[Problem statement]:
Reproduce exactly the lines that run from the start of the records below to the line with "nousi orjantappurapensaasta. Mooses", inclusive.

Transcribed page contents
····················
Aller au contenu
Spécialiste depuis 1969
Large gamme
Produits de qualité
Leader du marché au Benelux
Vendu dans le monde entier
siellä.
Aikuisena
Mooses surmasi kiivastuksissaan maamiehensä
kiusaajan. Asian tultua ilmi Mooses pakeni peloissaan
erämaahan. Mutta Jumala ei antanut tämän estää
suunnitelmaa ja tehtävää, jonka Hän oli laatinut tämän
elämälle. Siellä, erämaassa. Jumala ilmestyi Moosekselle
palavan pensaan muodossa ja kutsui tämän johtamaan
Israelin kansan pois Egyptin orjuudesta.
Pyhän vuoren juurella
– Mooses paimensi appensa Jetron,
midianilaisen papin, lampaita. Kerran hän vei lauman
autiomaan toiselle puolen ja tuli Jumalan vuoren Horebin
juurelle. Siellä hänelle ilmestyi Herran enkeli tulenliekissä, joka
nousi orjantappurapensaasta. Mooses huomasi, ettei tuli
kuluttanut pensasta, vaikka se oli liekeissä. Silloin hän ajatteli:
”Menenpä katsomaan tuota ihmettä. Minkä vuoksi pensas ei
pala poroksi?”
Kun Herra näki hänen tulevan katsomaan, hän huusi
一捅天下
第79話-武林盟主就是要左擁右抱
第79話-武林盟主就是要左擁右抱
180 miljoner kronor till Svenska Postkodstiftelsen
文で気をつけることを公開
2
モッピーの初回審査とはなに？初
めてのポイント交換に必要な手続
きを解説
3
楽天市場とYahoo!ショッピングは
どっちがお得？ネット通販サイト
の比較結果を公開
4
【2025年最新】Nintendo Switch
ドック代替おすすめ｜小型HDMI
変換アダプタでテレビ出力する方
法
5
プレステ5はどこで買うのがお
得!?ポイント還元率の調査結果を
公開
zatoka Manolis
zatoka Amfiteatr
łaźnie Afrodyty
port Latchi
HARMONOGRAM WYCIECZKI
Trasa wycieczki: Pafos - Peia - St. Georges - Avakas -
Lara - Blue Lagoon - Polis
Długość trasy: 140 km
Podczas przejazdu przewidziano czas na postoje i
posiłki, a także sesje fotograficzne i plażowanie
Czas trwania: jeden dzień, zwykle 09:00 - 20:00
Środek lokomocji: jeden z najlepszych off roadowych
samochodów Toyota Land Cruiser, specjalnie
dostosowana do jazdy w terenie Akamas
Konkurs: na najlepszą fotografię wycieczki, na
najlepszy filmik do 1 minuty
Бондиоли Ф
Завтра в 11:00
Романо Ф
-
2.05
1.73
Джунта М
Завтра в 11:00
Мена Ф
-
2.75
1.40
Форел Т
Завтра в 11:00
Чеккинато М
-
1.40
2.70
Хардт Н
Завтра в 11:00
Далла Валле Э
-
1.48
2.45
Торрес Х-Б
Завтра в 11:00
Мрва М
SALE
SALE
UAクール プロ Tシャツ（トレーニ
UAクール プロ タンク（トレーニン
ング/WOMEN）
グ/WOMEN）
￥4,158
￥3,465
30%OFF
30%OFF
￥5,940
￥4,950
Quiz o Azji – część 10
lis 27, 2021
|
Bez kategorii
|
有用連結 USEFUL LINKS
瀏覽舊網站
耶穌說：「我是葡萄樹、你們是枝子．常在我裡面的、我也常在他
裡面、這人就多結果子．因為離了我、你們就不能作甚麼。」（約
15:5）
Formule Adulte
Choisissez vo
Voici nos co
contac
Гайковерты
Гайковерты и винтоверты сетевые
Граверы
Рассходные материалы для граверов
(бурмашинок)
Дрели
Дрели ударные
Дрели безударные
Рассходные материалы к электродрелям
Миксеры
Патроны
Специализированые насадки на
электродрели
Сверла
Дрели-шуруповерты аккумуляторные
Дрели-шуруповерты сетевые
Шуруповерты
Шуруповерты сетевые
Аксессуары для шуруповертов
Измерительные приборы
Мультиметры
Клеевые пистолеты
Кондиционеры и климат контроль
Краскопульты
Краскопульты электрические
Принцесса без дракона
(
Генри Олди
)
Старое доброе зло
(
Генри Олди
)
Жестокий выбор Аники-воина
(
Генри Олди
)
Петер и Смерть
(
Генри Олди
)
····················
[Result]:
Aller au contenu
Spécialiste depuis 1969
Large gamme
Produits de qualité
Leader du marché au Benelux
Vendu dans le monde entier
siellä.
Aikuisena
Mooses surmasi kiivastuksissaan maamiehensä
kiusaajan. Asian tultua ilmi Mooses pakeni peloissaan
erämaahan. Mutta Jumala ei antanut tämän estää
suunnitelmaa ja tehtävää, jonka Hän oli laatinut tämän
elämälle. Siellä, erämaassa. Jumala ilmestyi Moosekselle
palavan pensaan muodossa ja kutsui tämän johtamaan
Israelin kansan pois Egyptin orjuudesta.
Pyhän vuoren juurella
– Mooses paimensi appensa Jetron,
midianilaisen papin, lampaita. Kerran hän vei lauman
autiomaan toiselle puolen ja tuli Jumalan vuoren Horebin
juurelle. Siellä hänelle ilmestyi Herran enkeli tulenliekissä, joka
nousi orjantappurapensaasta. Mooses huomasi, ettei tuli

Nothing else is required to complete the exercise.